REQUIRED WORK
In the listing below, find the line containing "- Can run different guest OSs" and the line containing "- **Para Virtualization**". Repeat exactly those two lines and every line between them.

· · · · · · ·

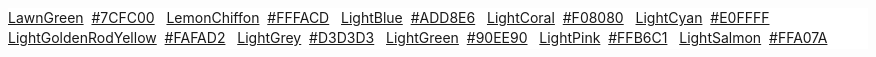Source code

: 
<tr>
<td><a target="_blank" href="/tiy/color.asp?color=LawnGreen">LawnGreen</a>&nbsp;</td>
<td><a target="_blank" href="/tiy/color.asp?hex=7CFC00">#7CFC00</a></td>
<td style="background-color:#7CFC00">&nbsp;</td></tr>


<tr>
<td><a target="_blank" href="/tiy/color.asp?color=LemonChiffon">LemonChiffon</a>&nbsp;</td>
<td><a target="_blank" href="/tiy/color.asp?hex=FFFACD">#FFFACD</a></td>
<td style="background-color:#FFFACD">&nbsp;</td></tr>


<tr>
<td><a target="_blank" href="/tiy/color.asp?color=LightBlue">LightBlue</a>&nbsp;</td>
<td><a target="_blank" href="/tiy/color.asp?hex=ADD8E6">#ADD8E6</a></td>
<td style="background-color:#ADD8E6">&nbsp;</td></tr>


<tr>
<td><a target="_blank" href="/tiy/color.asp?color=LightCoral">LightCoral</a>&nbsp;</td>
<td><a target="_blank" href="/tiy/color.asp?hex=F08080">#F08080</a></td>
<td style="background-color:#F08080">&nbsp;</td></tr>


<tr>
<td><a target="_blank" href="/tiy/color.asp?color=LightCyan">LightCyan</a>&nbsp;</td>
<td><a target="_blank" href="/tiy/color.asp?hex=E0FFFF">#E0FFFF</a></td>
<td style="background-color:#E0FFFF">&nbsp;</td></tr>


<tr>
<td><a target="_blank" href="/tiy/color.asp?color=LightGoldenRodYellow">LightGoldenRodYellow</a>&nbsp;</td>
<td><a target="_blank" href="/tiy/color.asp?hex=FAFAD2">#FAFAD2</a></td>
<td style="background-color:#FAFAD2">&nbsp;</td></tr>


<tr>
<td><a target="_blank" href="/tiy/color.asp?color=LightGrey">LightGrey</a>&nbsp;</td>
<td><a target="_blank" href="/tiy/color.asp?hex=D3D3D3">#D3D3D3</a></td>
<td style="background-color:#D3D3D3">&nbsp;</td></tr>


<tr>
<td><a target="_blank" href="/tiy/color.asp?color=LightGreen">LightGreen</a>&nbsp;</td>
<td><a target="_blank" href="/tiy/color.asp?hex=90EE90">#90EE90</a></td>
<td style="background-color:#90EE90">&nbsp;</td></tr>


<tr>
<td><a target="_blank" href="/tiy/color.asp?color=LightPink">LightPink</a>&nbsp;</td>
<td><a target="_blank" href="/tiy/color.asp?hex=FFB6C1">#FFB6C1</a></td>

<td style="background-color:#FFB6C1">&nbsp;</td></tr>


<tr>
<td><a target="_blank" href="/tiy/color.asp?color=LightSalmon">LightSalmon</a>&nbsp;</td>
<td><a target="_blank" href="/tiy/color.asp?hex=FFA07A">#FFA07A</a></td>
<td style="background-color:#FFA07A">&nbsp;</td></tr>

· · · · · · ·

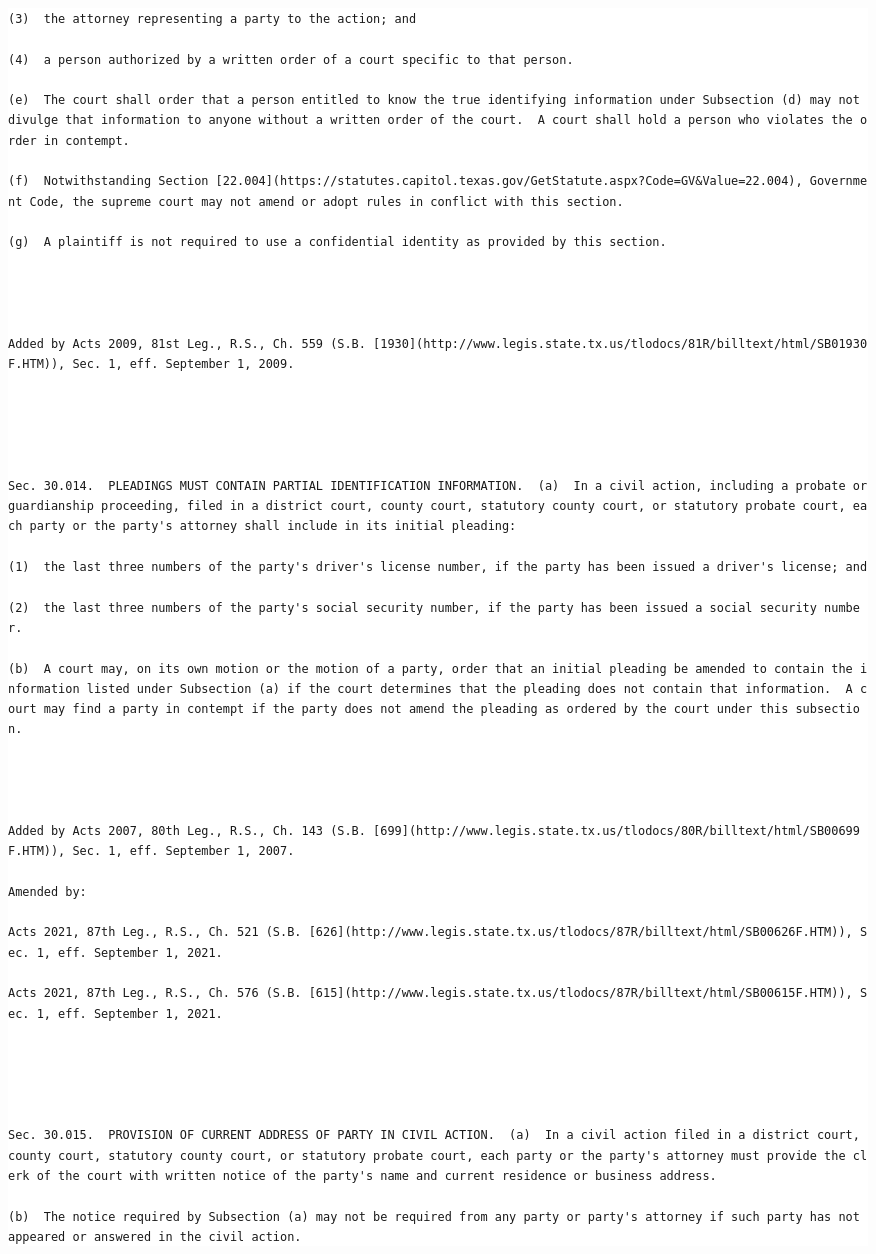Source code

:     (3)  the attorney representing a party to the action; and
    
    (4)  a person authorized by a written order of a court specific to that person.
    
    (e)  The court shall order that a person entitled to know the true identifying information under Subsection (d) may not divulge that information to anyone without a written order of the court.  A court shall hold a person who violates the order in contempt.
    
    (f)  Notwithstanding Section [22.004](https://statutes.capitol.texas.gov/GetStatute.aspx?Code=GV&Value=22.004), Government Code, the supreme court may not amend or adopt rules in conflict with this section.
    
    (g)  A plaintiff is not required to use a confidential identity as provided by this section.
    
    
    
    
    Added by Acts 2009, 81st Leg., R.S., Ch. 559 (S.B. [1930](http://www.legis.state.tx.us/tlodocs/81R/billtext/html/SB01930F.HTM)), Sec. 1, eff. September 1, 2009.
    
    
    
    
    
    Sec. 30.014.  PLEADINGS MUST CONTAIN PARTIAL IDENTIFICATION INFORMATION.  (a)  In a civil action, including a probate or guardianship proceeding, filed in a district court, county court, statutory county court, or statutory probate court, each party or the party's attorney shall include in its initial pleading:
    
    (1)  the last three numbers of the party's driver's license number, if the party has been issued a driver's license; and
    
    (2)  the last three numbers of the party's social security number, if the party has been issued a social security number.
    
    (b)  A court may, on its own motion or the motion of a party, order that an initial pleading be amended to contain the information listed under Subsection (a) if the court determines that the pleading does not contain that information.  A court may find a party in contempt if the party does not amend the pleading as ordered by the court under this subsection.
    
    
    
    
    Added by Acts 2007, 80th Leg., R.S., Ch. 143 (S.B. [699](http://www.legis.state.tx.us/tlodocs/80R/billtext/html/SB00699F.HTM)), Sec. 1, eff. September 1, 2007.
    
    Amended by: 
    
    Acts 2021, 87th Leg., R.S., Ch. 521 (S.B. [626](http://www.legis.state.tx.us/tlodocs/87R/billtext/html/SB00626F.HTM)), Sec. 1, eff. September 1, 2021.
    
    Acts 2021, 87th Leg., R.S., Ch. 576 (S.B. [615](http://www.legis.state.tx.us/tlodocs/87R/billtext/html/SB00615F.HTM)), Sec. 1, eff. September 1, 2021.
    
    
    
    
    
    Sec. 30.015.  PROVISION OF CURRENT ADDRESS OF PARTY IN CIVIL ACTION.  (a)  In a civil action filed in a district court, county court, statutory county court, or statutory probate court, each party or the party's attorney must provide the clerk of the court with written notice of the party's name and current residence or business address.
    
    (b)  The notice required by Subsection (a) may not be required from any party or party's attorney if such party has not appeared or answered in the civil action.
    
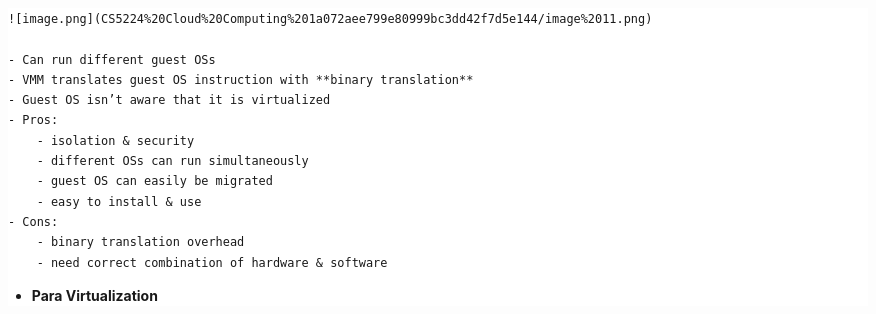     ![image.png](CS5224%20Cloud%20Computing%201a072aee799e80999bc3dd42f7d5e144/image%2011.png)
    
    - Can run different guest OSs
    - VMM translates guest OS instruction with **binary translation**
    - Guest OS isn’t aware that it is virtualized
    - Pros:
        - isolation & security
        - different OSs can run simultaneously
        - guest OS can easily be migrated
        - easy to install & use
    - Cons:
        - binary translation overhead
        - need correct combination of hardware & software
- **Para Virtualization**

· · · · · · ·

EXERCISE ANSWER
    - Can run different guest OSs
    - VMM translates guest OS instruction with **binary translation**
    - Guest OS isn’t aware that it is virtualized
    - Pros:
        - isolation & security
        - different OSs can run simultaneously
        - guest OS can easily be migrated
        - easy to install & use
    - Cons:
        - binary translation overhead
        - need correct combination of hardware & software
- **Para Virtualization**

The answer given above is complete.